I would make the assumption that the relative addresses remain constant, if not within the whole exe at least within the segment that contains the scrambled IAT.

So in run 1 (Packed PE under Olly):
-Find the base address (Of the PE or of the IAT containing segment).
-Find the address of a unique byte signature within the segment of interest.
-Store the absolute addresses of the BP you are interested in re-placing from run to run

In Run 2
-Find the new base address (From the PE header).
-Find the Address of the byte signature by binary searching.
-Compare the distances between old base address and old byte signature versus new base address new byte signature.
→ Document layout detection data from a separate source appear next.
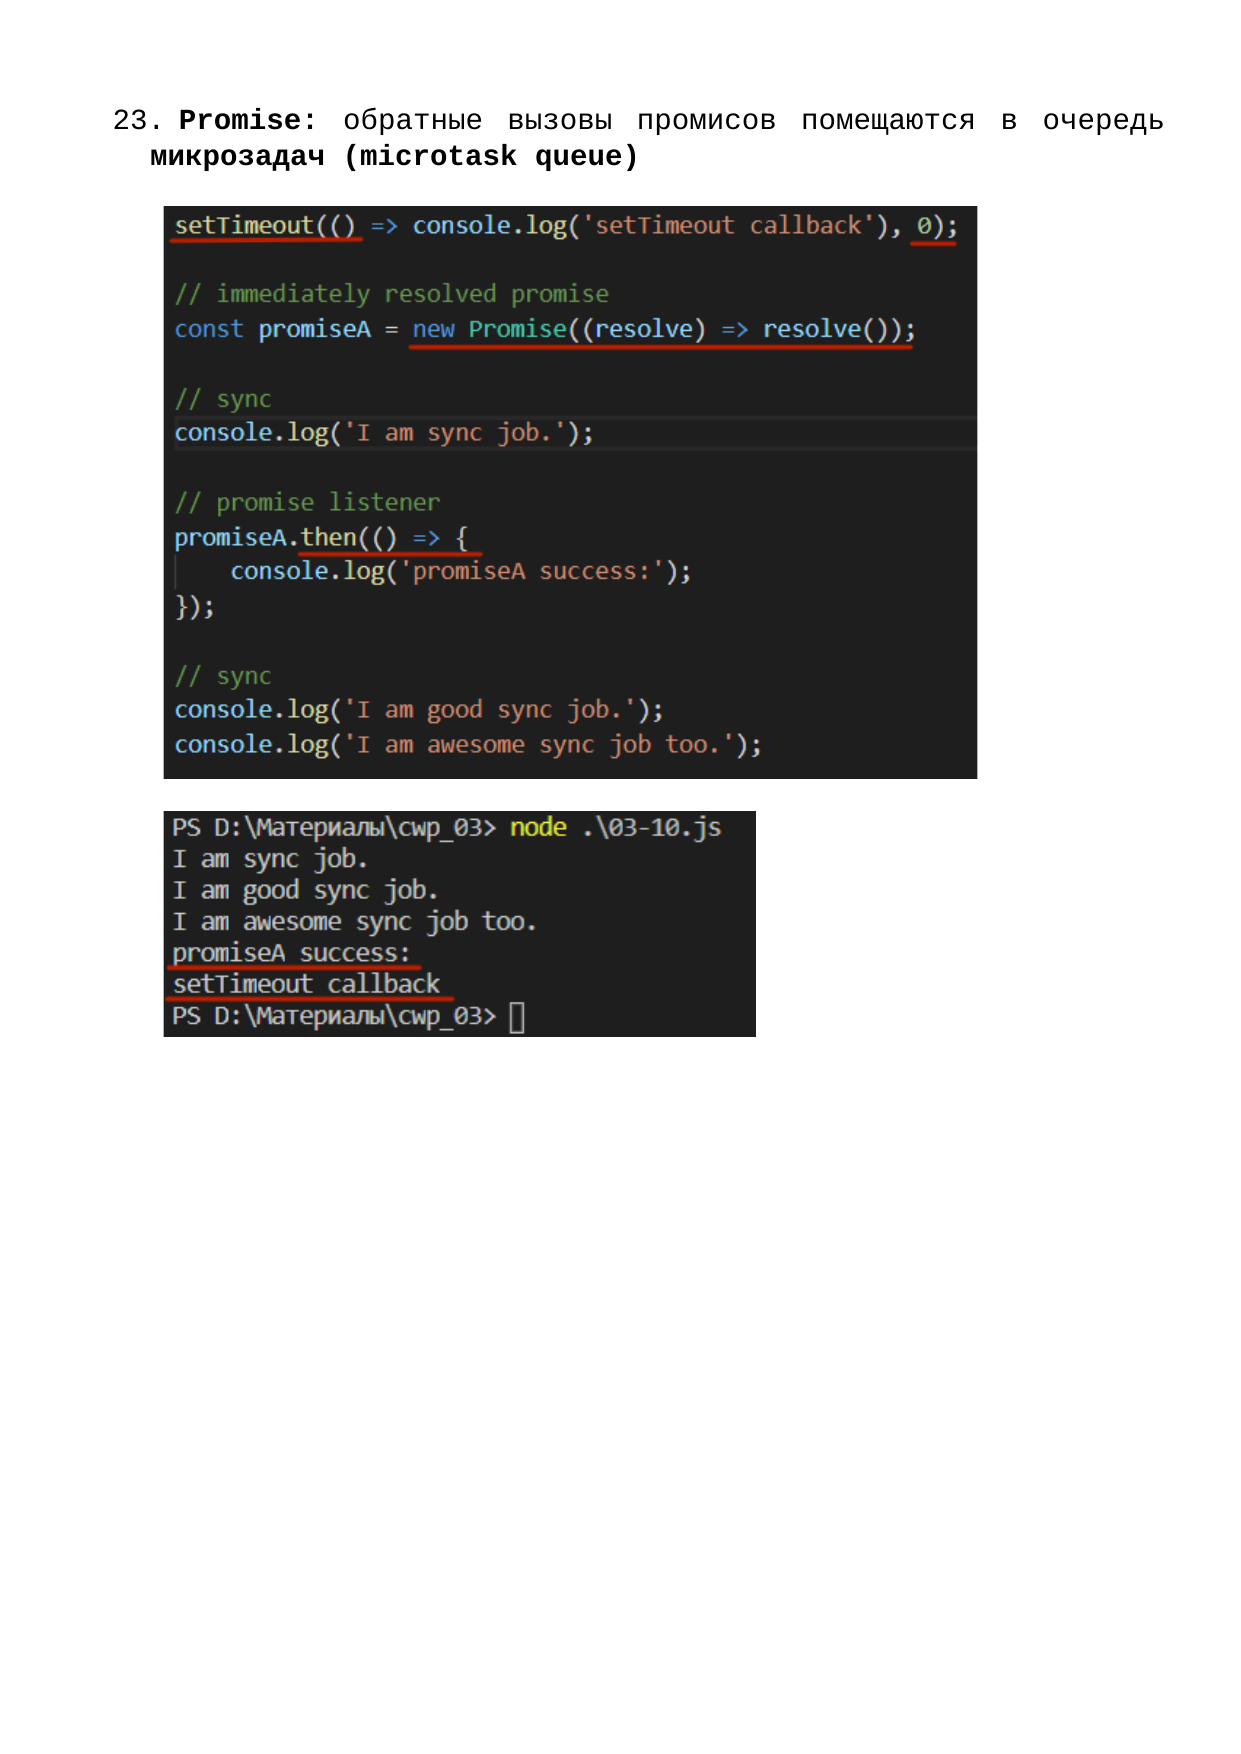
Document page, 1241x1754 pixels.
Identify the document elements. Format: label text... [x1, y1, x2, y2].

list Promise: обратные вызовы промисов помещаются в очередь микрозадач (microtask queue) [112, 105, 1165, 174]
picture [163, 811, 756, 1037]
picture [163, 206, 978, 779]
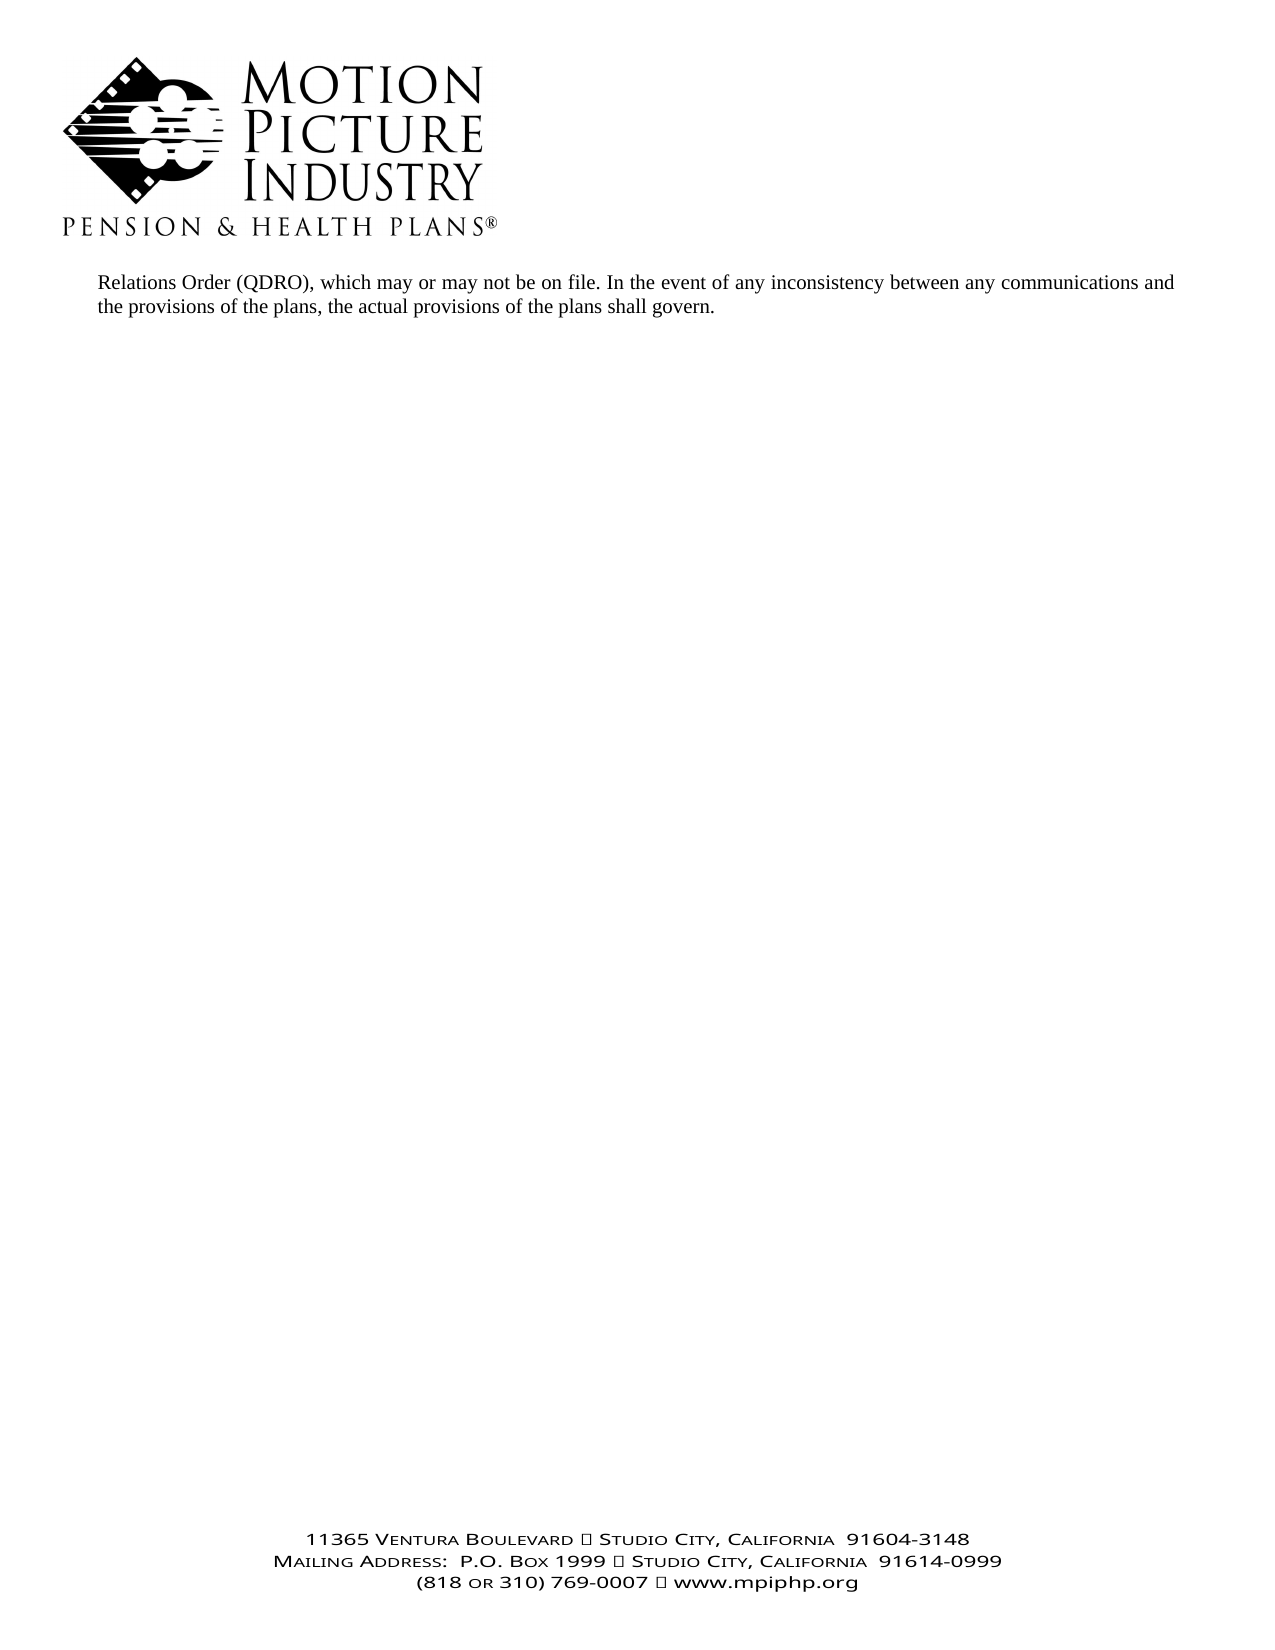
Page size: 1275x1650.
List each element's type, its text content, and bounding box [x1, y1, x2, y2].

text See your Summary Plan Description for additional information about the plans. Benefits are subject to final verification, review and adjustment. If applicable, these amounts may be subject to change in accordance with any divorce or Qualified Domestic Relations Order (QDRO), which may or may not be on file. In the event of any inconsistency between any communications and the provisions of the plans, the actual provisions of the plans shall govern. [97, 270, 1177, 318]
picture [61, 56, 497, 236]
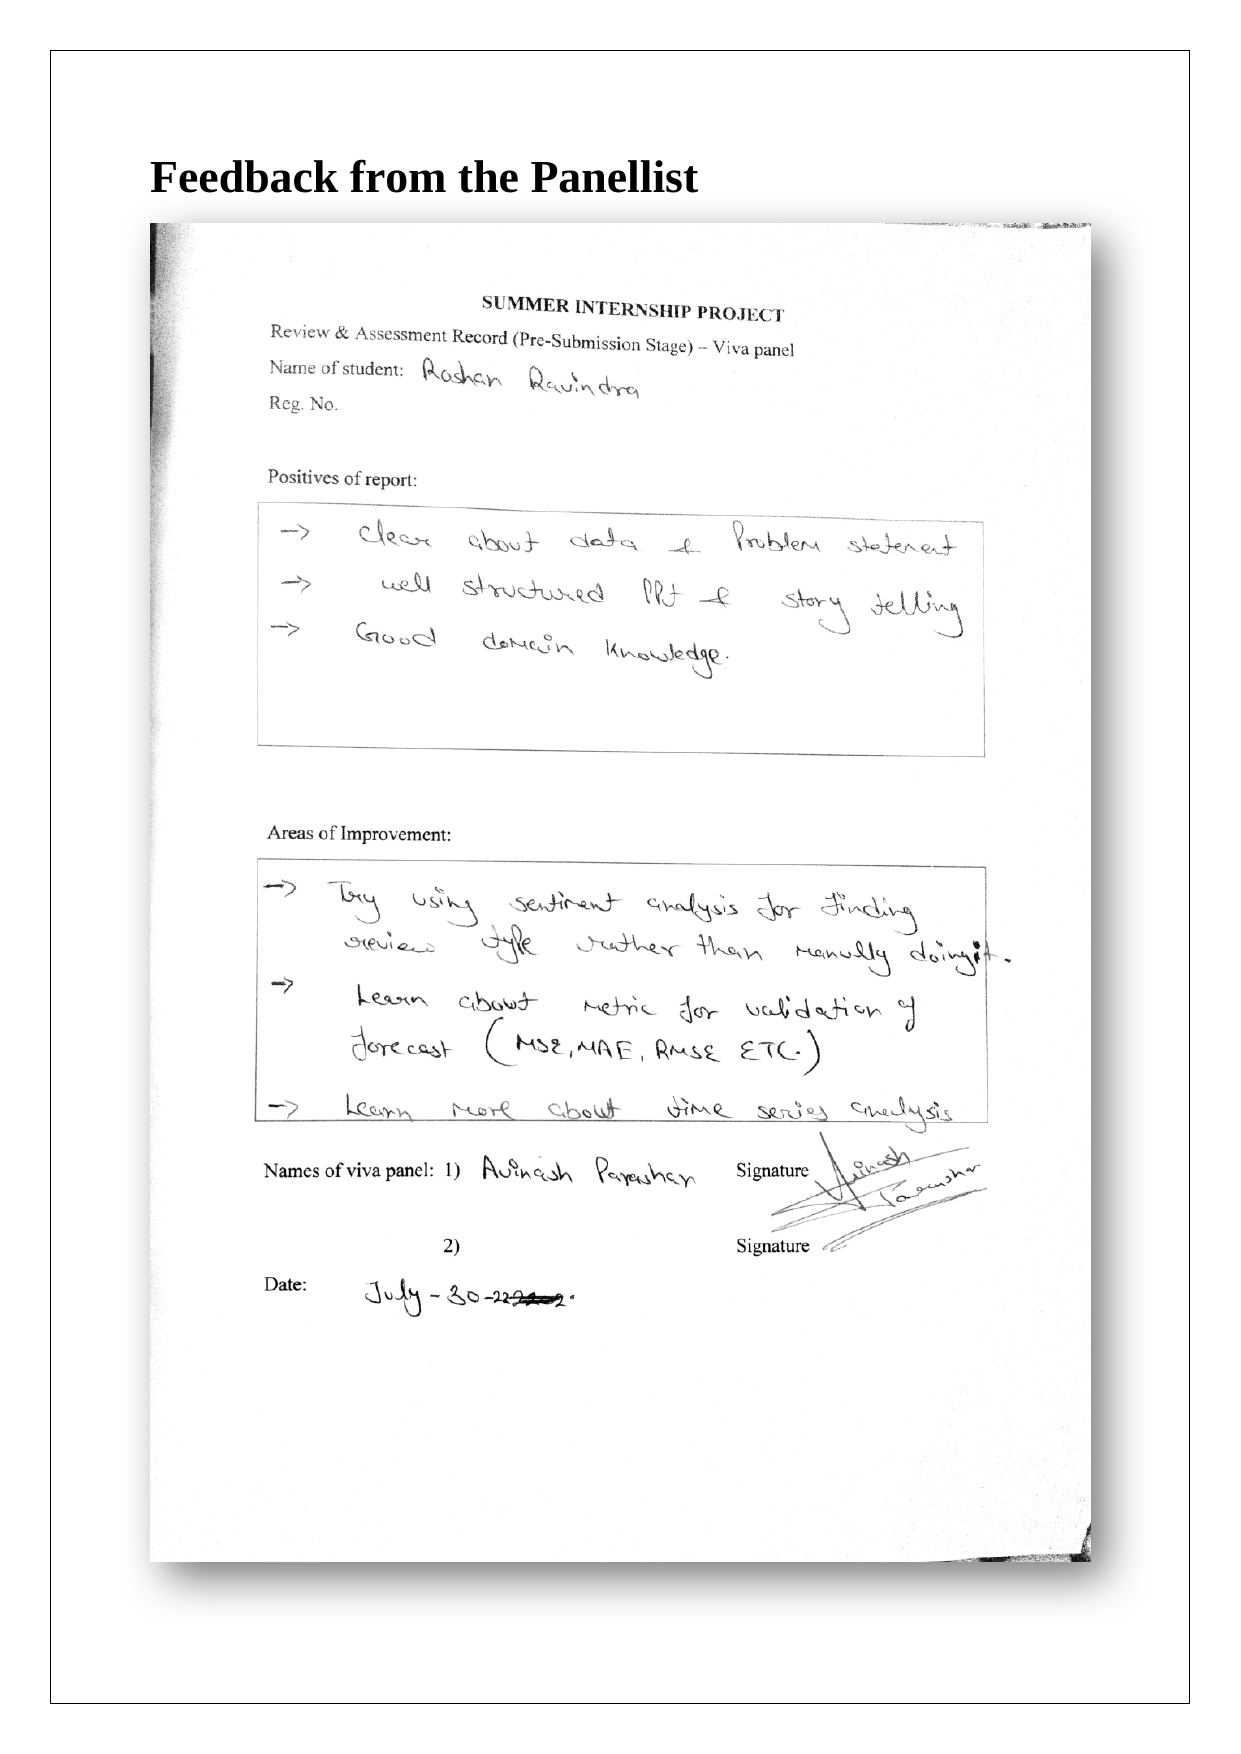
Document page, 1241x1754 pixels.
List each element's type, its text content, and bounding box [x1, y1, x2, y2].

I'd assume is constant.
Even if not, you have enough information to calculate a correction offset you need to add or subtract to the BP absolute addresses you stored before to find the corresponding locations and place correct BP in the new instance of the PE.

The whole process can be implemented in a Olly script.

fr33ke
August 19th, 2007, 08:24
You know you can find the magic jump by setting a breakpoint on the "ret" instruction of GetModuleHandleA? Just keep checking where it is called from, when there is a call to LoadLibraryA a few lines further you've hit the jackpot.

deroko
August 19th, 2007, 14:11
or you can simply hook msvcr!stricmp to return <> 0 when APIs are scaned. This should do the trick no matter where dll is loaded.

@LLXX: true but here it is IAT of protector. maybe he is facing IAT elimination in armadillo or he found break but on next run armas virtual dll is located on different memory address.

disavowed
August 24th, 2007, 17:20
doesn't sound like this has anything to do with aslr, since things are only "relocated" between boots.

Quote:
[Originally Posted by LLXX]although, instead of spending time and code to randomise the address space, the developers could've spent their efforts on actually finding and fixing those exploits

1. See http://en.wikipedia.org/wiki/Defense_in_depth#Defence_in_depth_.28computing.29
2. It's not a fair assumption to make that developers would have been able to find any vulnerabilities in the time it took to design and develop ASLR in Vista. And don't forget about classes of vulnerabilities that haven't even been discovered yet. This is why defense-in-depth (see above) is important.